■ Provided material:

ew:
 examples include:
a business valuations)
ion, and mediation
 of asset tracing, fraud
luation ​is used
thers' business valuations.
...
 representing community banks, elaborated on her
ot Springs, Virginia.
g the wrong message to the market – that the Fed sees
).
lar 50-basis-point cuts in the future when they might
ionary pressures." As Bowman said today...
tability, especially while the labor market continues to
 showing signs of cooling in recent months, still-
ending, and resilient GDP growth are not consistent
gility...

■ The problem: Repeat everything from the line with "representing community banks, elaborated" down to the line with "showing signs of", including both of those lines, and keep each line unchanged.

■ Answer to this exercise:
 representing community banks, elaborated on her
ot Springs, Virginia.
g the wrong message to the market – that the Fed sees
).
lar 50-basis-point cuts in the future when they might
ionary pressures." As Bowman said today...
tability, especially while the labor market continues to
 showing signs of cooling in recent months, still-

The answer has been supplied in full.